When doctors were asked how long it would take to clear the additional patients created during the pandemic, 66 per cent said three to 12 months or longer for elective procedures, 65 per cent and 55 per cent said the same for outpatient appointments and diagnostics respectively.
‘Business as usual’
BMA council chair Chaand Nagpaul said the results demonstrated the level of disconnect between frontline doctors still struggling to control a pandemic and those telling them to start preparing for a return to ‘normal’.
He said: ‘These survey findings underline the sheer scale of the challenge for the NHS in the coming months, and the anxiety and concern felt by frontline doctors who are exhausted as they look ahead to what will likely be one of the most challenging times of their careers.
‘Staff are being told to begin to return to “business as usual” – but they clearly have very little confidence this is achievable any time soon.
‘At the same time, they are really fearful of how the health service will cope if a second wave hits.
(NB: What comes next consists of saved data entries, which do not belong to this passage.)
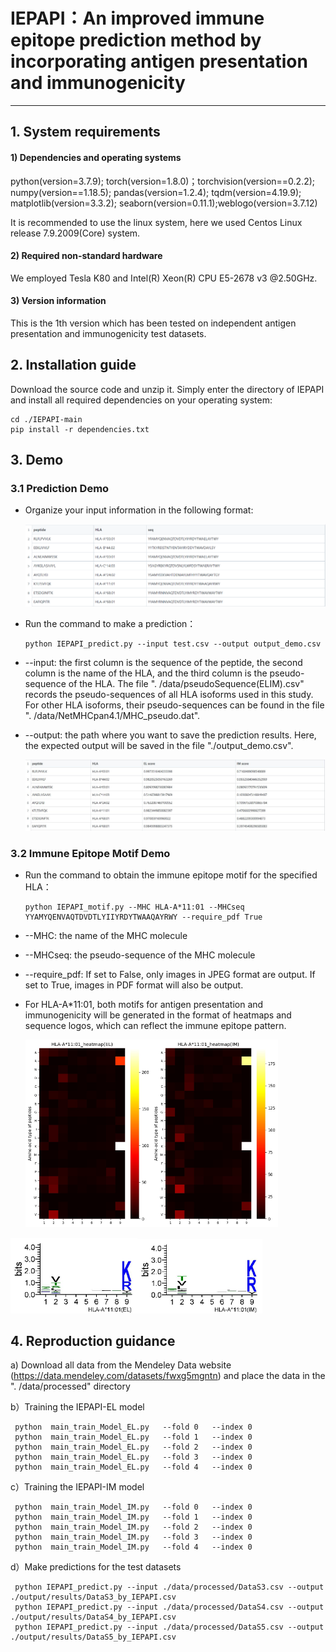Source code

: # IEPAPI：An improved immune epitope prediction method by incorporating antigen presentation and immunogenicity

_ _ _ _

## 1.  System requirements

#### 1) Dependencies and operating systems

python(version=3.7.9); torch(version=1.8.0)；torchvision(version==0.2.2); numpy(version==1.18.5); pandas(version=1.2.4); tqdm(version=4.19.9); matplotlib(version=3.3.2); seaborn(version=0.11.1);weblogo(version=3.7.12)

It is recommended to use the linux system, here we used Centos Linux release 7.9.2009(Core) system.

#### 2) Required non-standard hardware

We employed Tesla K80 and Intel(R) Xeon(R) CPU E5-2678 v3 @2.50GHz.

#### 3) Version information

This is the 1th version which has been tested on independent antigen presentation and immunogenicity test datasets.

## 2.  Installation guide

Download the source code and unzip it. Simply enter the directory of IEPAPI and install all required dependencies on your operating system:

```console
cd ./IEPAPI-main
pip install -r dependencies.txt
```

## 3. Demo

### 3.1 Prediction Demo

- Organize your input information in the following format:
  
  <img title="" src="./input.png" alt="Alternative text" width="637">

- Run the command to make a prediction：
  
  ```console
  python IEPAPI_predict.py --input test.csv --output output_demo.csv
  ```

- --input: the first column is the sequence of the peptide, the second column is the name of the HLA, and the third column is the pseudo-sequence of the HLA. The file ". /data/pseudoSequence(ELIM).csv" records the pseudo-sequences of all HLA isoforms used in this study. For other HLA isoforms, their pseudo-sequences can be found in the file ". /data/NetMHCpan4.1/MHC_pseudo.dat".

- --output: the path where you want to save the prediction results. Here, the expected output will be saved in the file "./output_demo.csv".
  
  <img title="" src="output_demo.jpg" alt="Alternative text" width="659">

### 3.2 Immune Epitope Motif Demo

- Run the command to obtain the immune epitope motif for the specified HLA：
  
  ```console
  python IEPAPI_motif.py --MHC HLA-A*11:01 --MHCseq YYAMYQENVAQTDVDTLYIIYRDYTWAAQAYRWY --require_pdf True
  ```

- --MHC: the name of the MHC molecule

- --MHCseq: the pseudo-sequence of the MHC molecule

- --require_pdf: If set to False, only images in JPEG format are output. If set to True, images in PDF format will also be output.

- For HLA-A*11:01, both motifs for antigen presentation and immunogenicity will be generated in the format of heatmaps and sequence logos, which can reflect the immune epitope pattern.
  
  <img title="" src="./HLA-A1101_heatmap(EL).jpg" alt="Alternative text" width="202"><img title="" src="HLA-A1101_heatmap(IM).jpg" alt="Alternative text" width="202">

<img title="" src="HLA-A_11_01_logo(EL).jpg" alt="Alternative text" width="203"><img title="" src="HLA-A_11_01_logo(IM).jpg" alt="Alternative text" width="200">

## 4. Reproduction guidance

a) Download all data from the Mendeley Data website (https://data.mendeley.com/datasets/fwxg5mgntn) and place the data in the ". /data/processed" directory

b）Training the IEPAPI-EL model

```console
 python  main_train_Model_EL.py   --fold 0   --index 0
 python  main_train_Model_EL.py   --fold 1   --index 0
 python  main_train_Model_EL.py   --fold 2   --index 0
 python  main_train_Model_EL.py   --fold 3   --index 0
 python  main_train_Model_EL.py   --fold 4   --index 0
```

c）Training the IEPAPI-IM model

```console
 python  main_train_Model_IM.py   --fold 0   --index 0
 python  main_train_Model_IM.py   --fold 1   --index 0
 python  main_train_Model_IM.py   --fold 2   --index 0
 python  main_train_Model_IM.py   --fold 3   --index 0
 python  main_train_Model_IM.py   --fold 4   --index 0
```

d）Make predictions for the test datasets

```console
 python IEPAPI_predict.py --input ./data/processed/DataS3.csv --output ./output/results/DataS3_by_IEPAPI.csv
 python IEPAPI_predict.py --input ./data/processed/DataS4.csv --output ./output/results/DataS4_by_IEPAPI.csv
 python IEPAPI_predict.py --input ./data/processed/DataS5.csv --output ./output/results/DataS5_by_IEPAPI.csv
```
A second wave would be devastating for the health service, especially if it arrived in winter and amid a potential flu outbreak.’
Other findings in the survey reveal that 52 per cent of respondents were either not at all or not very confident in their ability to meet patient demand in either their practice or hospital department, once normal NHS services resumed.
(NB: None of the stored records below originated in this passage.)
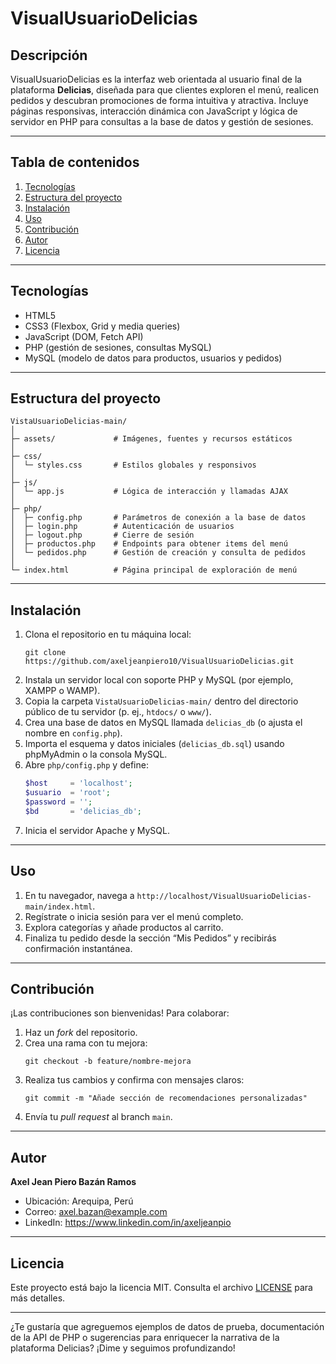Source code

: # VisualUsuarioDelicias

## Descripción

VisualUsuarioDelicias es la interfaz web orientada al usuario final de la plataforma **Delicias**, diseñada para que clientes exploren el menú, realicen pedidos y descubran promociones de forma intuitiva y atractiva. Incluye páginas responsivas, interacción dinámica con JavaScript y lógica de servidor en PHP para consultas a la base de datos y gestión de sesiones.

---

## Tabla de contenidos

1. [Tecnologías](#tecnologías)  
2. [Estructura del proyecto](#estructura-del-proyecto)  
3. [Instalación](#instalación)  
4. [Uso](#uso)  
5. [Contribución](#contribución)  
6. [Autor](#autor)  
7. [Licencia](#licencia)  

---

## Tecnologías

- HTML5  
- CSS3 (Flexbox, Grid y media queries)  
- JavaScript (DOM, Fetch API)  
- PHP (gestión de sesiones, consultas MySQL)  
- MySQL (modelo de datos para productos, usuarios y pedidos)  

---

## Estructura del proyecto

```
VistaUsuarioDelicias-main/
│
├─ assets/             # Imágenes, fuentes y recursos estáticos
│
├─ css/
│  └─ styles.css       # Estilos globales y responsivos
│
├─ js/
│  └─ app.js           # Lógica de interacción y llamadas AJAX
│
├─ php/
│  ├─ config.php       # Parámetros de conexión a la base de datos
│  ├─ login.php        # Autenticación de usuarios
│  ├─ logout.php       # Cierre de sesión
│  ├─ productos.php    # Endpoints para obtener items del menú
│  └─ pedidos.php      # Gestión de creación y consulta de pedidos
│
└─ index.html          # Página principal de exploración de menú
```

---

## Instalación

1. Clona el repositorio en tu máquina local:  
   ```
   git clone https://github.com/axeljeanpiero10/VisualUsuarioDelicias.git
   ```
2. Instala un servidor local con soporte PHP y MySQL (por ejemplo, XAMPP o WAMP).  
3. Copia la carpeta `VistaUsuarioDelicias-main/` dentro del directorio público de tu servidor (p. ej., `htdocs/` o `www/`).  
4. Crea una base de datos en MySQL llamada `delicias_db` (o ajusta el nombre en `config.php`).  
5. Importa el esquema y datos iniciales (`delicias_db.sql`) usando phpMyAdmin o la consola MySQL.  
6. Abre `php/config.php` y define:  
   ```php
   $host     = 'localhost';
   $usuario  = 'root';
   $password = '';
   $bd       = 'delicias_db';
   ```
7. Inicia el servidor Apache y MySQL.  

---

## Uso

1. En tu navegador, navega a `http://localhost/VisualUsuarioDelicias-main/index.html`.  
2. Regístrate o inicia sesión para ver el menú completo.  
3. Explora categorías y añade productos al carrito.  
4. Finaliza tu pedido desde la sección “Mis Pedidos” y recibirás confirmación instantánea.  

---

## Contribución

¡Las contribuciones son bienvenidas! Para colaborar:

1. Haz un _fork_ del repositorio.  
2. Crea una rama con tu mejora:  
   ```
   git checkout -b feature/nombre-mejora
   ```
3. Realiza tus cambios y confirma con mensajes claros:  
   ```
   git commit -m "Añade sección de recomendaciones personalizadas"
   ```
4. Envía tu _pull request_ al branch `main`.  

---

## Autor

**Axel Jean Piero Bazán Ramos**  
- Ubicación: Arequipa, Perú  
- Correo: axel.bazan@example.com  
- LinkedIn: https://www.linkedin.com/in/axeljeanpio  

---

## Licencia

Este proyecto está bajo la licencia MIT. Consulta el archivo [LICENSE](LICENSE) para más detalles.  

---

¿Te gustaría que agreguemos ejemplos de datos de prueba, documentación de la API de PHP o sugerencias para enriquecer la narrativa de la plataforma Delicias? ¡Dime y seguimos profundizando!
This lack of confidence was even greater across other parts of the health service, with 60 per cent and 65 per cent of doctors not at all or not very confident in the respective abilities of their areas’ health economy or community services to meet demand.
Meanwhile, half of all doctors expressed the same sentiment when asked how confident they were about managing demand in the event of another spike in infections.
The association’s survey follows on from figures published on 13 August by NHS England showing the number of patients waiting more than a year to access treatment following a GP referral was at its highest level in a decade.
National guidelines dictate that an average of 92 per cent of patients should be treated within 18 weeks of a referral by their GP, with the BMA finding that this average had fallen below 50 per cent in a number of English regions.
Dr Nagpaul said: ‘The most recent waiting-time data speaks for itself, with patients waiting unacceptably long times for treatment. But the Government and NHS England also need to be honest with both healthcare staff and patients about the backlog we’re facing.
‘They must produce a clear strategy of how we can manage this increased demand, working with clinicians to prioritise those patients most in need of care, while at the same time being able to continue treating people who are still suffering with Covid-19. And crucially, doctors do not want patients avoiding the health service and risking getting much sicker as a result.’
He added: ‘This pandemic has brought sharply into focus how underfunded and understaffed the health service has been in recent years.
‘Now is the time to address this and properly fund the NHS, increase staffing numbers and give it the resources and capacity required to meet the needs of patients not just in the wake of a health emergency but in the long term.’